The reason to reject tracking is for far more important and widespread reasons, not spam. But we're on the verge of it becoming irrelevant, anyway. I'd bet that only retailer addicted to old, low-tech solutions for the wrong reasons will have "rewards cards" in five to ten years.
* My loathing for Safeway began when the neighborhood one, the second most convenient grocery store in my area, had "member" pricing on nearly everything in the store. For things like wine, it was nearly a 50% discount (or 100% markup, depending on your point of view). No one sane could or would shop there without a card. Most grocery stores are a little more rational, but a card typically saves me $3-5 a trip, and I shop frugally for one these days.
Businesses know exactly what you buy and when you buy it.
I can tell you for a fact that in the near future, at least at grocery stores, the price tags will be digital, and not stickers. They'll be able to change the price of any item or every item in the store in a matter of seconds. Price changes will be triggered by peak shopping periods to maximize their profits.

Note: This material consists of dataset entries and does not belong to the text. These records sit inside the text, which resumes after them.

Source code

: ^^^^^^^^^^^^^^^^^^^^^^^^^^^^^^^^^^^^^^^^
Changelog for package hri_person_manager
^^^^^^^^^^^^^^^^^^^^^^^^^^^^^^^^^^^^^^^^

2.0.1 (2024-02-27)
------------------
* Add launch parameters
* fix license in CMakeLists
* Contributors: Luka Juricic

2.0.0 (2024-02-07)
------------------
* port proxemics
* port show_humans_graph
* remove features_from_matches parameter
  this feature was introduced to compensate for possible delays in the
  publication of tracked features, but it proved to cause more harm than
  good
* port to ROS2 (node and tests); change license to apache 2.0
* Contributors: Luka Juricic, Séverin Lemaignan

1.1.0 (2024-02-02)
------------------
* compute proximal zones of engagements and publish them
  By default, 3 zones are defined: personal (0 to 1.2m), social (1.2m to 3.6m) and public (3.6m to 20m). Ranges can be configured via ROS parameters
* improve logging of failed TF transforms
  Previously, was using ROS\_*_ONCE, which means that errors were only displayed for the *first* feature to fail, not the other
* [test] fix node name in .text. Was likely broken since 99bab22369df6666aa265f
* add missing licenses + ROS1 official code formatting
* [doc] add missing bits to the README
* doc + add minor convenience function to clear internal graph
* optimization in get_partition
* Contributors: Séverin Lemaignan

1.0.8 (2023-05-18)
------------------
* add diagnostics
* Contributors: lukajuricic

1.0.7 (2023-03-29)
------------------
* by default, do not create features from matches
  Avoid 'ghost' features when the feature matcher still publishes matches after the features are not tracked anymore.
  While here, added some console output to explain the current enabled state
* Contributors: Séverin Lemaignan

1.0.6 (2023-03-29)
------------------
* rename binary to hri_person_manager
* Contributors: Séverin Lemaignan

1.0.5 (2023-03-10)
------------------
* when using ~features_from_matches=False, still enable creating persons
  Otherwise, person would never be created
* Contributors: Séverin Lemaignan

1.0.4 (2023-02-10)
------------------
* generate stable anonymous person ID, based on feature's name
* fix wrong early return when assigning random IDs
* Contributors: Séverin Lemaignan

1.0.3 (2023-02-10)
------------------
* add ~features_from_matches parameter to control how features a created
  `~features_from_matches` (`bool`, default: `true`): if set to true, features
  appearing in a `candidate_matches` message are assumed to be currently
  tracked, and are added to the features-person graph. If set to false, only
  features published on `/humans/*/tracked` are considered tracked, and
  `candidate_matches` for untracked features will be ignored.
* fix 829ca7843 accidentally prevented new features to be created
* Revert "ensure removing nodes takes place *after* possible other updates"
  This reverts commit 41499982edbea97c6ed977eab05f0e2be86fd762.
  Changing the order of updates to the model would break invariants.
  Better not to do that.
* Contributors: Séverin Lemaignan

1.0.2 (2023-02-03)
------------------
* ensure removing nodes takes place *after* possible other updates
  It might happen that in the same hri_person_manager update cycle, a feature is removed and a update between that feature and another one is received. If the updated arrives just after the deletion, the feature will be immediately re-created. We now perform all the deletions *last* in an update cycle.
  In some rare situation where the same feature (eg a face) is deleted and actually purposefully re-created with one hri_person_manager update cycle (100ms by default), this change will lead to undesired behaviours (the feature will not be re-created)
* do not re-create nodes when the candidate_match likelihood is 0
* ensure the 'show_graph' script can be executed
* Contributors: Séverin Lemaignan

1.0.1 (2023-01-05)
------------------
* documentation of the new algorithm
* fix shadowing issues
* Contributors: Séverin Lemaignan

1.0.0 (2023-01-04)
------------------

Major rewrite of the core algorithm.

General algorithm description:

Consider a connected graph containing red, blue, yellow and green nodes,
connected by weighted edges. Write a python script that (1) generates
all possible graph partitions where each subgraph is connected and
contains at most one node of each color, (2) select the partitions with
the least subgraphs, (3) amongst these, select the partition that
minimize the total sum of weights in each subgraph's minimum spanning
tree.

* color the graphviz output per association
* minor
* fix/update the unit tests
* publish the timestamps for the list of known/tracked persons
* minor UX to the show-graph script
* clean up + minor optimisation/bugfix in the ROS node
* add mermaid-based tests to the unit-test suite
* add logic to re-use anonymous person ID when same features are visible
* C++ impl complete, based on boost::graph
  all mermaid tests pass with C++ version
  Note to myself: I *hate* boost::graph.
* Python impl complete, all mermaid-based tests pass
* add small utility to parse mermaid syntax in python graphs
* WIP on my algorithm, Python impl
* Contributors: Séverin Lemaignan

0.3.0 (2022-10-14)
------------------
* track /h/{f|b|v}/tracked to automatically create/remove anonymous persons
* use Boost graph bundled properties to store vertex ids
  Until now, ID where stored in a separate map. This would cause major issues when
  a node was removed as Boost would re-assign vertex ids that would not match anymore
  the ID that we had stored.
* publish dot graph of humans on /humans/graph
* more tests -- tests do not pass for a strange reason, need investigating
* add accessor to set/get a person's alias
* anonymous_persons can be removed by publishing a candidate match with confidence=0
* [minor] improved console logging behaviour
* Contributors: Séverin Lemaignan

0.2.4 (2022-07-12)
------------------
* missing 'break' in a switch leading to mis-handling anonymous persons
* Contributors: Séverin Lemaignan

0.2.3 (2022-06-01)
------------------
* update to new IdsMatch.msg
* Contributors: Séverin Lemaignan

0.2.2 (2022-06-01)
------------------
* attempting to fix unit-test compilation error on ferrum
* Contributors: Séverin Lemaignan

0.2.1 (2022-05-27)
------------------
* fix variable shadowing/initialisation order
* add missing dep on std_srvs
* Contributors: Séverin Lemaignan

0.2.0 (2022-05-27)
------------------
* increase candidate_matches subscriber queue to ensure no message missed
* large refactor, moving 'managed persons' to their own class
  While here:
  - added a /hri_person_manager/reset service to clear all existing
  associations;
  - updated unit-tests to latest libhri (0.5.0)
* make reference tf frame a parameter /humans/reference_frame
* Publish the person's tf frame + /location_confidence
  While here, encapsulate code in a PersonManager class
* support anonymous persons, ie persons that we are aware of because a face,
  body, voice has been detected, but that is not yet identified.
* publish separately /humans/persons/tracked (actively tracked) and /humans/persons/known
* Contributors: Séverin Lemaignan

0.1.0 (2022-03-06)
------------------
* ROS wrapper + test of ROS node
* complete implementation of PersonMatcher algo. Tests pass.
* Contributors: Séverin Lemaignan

Anyway, that is a consumer report as defined in the Fair Credit Reporting Act, and you're entitled to a free copy once a year, so request yours if you want.
Except that in many states laws require prices to be on shelves of grocery stores/supermarkets.
Laws further state if price on shelf says one thing, but scans or whatever at the register another customer must be given the "shelf" price. This usually is lower and myself have used this quite often. It's not my fault someone put a sale sticker/item in the wrong place, and or otherwise mislabeled.
Except that in many states laws require prices to be on shelves of grocery stores/supermarkets.
Laws further state if price on shelf says one thing, but scans or whatever at the register another customer must be given the "shelf" price. This usually is lower and myself have used this quite often. It's not my fault someone put a sale sticker/item in the wrong place, and or otherwise mislabeled.
Well, we're in the wrong era to be smugly boasting about consumer protections.
I can see pressure from the retailing industry to allow "more informative" shelf pricing methods that conform to the letter of this requirement and resolution while allowing mass retailers to use digital tags that make the protection meaningless. That is, you pick up a can of beans at $1.25, the afternoon-lull sale price, but dawdling over the candy aisle means it's $1.79 by the time you get to checkout. All of the pricing protections you outline become pretty meaningless.